Anforderung A —
Zähle die Zeilen der Auflistung, in denen die Zeichenfolge "kern" vorkommt, und achte dabei auf Groß- und Kleinschreibung. Gib ausschließlich die Zahl an.

Ich hatte mir das VPACE Moritz275 angeschaut und bin doch vom Konzept und natürlich vom Gewicht sehr angetan, da wir doch viele Trails fahren und es dementsprechend auch oft aufwärts geht. Allerdings ist wird er jetzt 13, ist knappe 1,55 m bei 75 cm Innenbein. Ich habe jetzt bedenken, dass das VPACE schnell (nächstes Jahr) schon zu klein sein wird. Wobei man vermutlich eh keines bekommt: heute um 3:31 Uhr die Mail "sind wieder verfügbar", um 6:47 Uhr schon wieder alle weg. ?

Irgendwie finde ich aber auch keine echten alternativen. Man landet dann bei dem Preisniveau (um 2200 Euro) und 120er Fullys ja eher im Einstiegsbereich der Erwachsenenräder - die dann selten unter 14 Kilo kommen, selbst Canyon Neuron und Rose Ground Control.

Hätte sonst noch jemand Tipps? Vielen Dank schonmal!


----------



## Ingwertee (1. Juli 2020)

Hallo,
ich habe für meinen Sohn in ähnlicher Lage letztlich ein gebrauchtes älteres Fully gekauft. Ein Specialized FSR von 1999, Rahmengröße S . Ich habe lange gezögert, ob so ein altes Rad eine Option ist, dann spontan eines in der Nähe angeschaut. Sicherlich auch ein Glückstreffer - das Rad war gut gepflegt, der Dämpfer nagelneu. Aber man merkt immer noch, dass es damals ein Toprad war. Leicht, passt gut, fährt sich gut. Und hat nur 280 Euro gekostet. So kann ich dem Rauswachsen entspannt entgegensehen und mich vermutlich kommenden Sommer um die nächste Größe kümmern. Ein Neurad gibt es, wenn er nicht mehr so schnell wächst.

Schöne Grüße!


----------



## MTB-News.de




----------



## lightson (19. August 2020)

Servus,
Ich würde einfach einen Rahmen von Vpace kaufen und den einfach selber aufbauen dann könntest du nämlich auch eine längere Kurbel und Sattelstütze einbauen


----------



## Ivenl (19. August 2020)

Kauf einfach ein gebrauchtes 26 von 201X in Größe S, Preis Leistung ist da momentan insane.


----------



## LockeTirol (22. August 2020)

Die längere Kurbel könnte man auch direkt mit bestellen, aber das Bike wäre trotzdem bald zu klein denke ich


----------

Bereitgestellte Angaben —

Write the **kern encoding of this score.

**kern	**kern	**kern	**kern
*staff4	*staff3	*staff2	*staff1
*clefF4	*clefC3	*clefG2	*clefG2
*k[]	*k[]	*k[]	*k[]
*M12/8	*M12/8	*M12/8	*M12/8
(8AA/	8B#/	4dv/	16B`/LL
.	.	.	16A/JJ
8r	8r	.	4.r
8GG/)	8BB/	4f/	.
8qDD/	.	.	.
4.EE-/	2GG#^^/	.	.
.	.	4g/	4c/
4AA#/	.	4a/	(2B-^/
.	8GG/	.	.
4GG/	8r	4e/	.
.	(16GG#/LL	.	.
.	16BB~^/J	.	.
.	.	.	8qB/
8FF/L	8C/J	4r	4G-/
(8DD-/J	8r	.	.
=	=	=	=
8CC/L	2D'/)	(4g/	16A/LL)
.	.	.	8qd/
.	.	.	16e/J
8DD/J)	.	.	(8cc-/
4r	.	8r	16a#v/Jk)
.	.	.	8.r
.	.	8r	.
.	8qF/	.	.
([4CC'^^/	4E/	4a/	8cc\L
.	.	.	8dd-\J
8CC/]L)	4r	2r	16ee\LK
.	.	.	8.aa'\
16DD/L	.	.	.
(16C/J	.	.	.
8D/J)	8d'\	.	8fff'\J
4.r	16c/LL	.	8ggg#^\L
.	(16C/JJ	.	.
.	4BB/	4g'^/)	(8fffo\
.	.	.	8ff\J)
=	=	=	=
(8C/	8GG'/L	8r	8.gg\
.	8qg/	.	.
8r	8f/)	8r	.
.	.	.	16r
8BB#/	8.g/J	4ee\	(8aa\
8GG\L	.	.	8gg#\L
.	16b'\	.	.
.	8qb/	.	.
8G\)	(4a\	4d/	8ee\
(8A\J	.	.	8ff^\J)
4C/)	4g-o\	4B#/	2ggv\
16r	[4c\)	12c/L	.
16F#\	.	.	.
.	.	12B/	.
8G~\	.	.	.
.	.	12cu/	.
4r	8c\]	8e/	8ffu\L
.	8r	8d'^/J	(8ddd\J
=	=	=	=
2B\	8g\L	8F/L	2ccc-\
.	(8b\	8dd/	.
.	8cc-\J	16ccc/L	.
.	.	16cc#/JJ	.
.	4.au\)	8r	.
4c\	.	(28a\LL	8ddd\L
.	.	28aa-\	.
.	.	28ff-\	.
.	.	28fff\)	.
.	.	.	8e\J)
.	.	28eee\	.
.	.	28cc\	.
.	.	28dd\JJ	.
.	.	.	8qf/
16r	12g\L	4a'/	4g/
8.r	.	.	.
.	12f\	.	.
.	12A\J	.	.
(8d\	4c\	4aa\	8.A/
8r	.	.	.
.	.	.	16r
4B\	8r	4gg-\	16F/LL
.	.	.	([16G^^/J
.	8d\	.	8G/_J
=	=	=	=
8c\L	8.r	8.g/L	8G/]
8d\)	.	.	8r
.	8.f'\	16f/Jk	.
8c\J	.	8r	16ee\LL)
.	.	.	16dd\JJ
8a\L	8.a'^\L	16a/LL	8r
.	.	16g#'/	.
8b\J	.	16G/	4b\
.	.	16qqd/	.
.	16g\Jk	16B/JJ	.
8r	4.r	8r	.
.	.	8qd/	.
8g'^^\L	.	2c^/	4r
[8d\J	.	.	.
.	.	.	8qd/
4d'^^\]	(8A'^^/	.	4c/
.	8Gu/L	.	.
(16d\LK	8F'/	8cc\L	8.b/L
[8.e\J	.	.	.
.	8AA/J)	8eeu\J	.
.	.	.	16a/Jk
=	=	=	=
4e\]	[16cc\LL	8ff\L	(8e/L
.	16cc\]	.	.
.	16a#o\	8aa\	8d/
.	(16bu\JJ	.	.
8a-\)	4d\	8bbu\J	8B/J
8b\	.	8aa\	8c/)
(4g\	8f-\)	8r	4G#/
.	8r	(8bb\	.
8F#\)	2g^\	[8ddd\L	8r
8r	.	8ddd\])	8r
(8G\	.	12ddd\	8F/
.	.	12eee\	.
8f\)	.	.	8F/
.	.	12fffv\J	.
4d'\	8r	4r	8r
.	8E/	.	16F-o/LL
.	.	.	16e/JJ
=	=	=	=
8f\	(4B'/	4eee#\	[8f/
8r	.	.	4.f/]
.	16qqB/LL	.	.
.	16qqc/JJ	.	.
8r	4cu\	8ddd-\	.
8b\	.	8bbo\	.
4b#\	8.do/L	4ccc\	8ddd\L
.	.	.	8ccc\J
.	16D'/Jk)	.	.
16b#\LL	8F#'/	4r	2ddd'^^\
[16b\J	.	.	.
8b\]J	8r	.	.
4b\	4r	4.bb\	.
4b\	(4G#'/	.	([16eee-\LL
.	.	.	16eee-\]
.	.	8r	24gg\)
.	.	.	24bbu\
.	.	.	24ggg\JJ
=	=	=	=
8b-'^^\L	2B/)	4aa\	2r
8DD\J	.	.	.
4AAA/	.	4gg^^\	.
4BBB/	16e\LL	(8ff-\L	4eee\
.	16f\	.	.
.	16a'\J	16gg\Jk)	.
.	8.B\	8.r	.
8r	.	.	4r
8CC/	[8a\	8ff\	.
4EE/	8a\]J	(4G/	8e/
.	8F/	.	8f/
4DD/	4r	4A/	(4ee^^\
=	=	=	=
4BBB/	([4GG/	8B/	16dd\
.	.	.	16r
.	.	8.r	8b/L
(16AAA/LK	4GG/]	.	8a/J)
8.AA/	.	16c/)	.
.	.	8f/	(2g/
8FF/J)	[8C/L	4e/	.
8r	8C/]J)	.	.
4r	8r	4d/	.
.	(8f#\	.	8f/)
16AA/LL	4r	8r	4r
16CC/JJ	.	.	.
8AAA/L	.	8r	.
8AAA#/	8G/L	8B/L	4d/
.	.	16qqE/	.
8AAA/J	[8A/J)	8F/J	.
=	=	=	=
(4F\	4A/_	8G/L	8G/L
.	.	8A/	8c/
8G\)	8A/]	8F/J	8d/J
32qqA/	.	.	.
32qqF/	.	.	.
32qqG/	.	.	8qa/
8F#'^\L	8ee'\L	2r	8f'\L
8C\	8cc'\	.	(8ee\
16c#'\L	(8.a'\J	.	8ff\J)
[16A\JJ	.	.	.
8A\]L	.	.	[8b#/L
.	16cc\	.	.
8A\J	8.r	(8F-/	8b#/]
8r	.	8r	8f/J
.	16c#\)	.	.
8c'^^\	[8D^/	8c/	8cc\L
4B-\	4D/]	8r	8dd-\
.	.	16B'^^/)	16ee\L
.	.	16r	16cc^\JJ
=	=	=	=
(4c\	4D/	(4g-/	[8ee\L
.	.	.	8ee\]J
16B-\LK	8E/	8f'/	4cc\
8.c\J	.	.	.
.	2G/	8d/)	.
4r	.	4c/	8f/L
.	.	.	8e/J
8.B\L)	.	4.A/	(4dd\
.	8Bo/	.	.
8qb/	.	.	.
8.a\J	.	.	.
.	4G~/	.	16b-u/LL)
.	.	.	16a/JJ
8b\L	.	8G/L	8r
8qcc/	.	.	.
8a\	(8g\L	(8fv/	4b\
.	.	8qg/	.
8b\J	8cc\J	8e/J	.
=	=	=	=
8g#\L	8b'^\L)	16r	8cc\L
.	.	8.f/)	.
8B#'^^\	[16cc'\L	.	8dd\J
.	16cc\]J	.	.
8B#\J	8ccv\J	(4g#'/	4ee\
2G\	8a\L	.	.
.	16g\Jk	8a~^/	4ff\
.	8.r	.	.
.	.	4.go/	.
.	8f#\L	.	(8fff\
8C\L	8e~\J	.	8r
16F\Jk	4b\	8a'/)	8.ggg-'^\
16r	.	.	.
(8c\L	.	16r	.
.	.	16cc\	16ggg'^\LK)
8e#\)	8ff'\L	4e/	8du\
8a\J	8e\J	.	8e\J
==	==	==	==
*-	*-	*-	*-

Anforderung B —
Wie viel hat das gebrauchte Specialized FSR laut dem bereitgestellten Text gekostet?

Vollständige Antwort A —
2

Vollständige Antwort B —
280 Euro.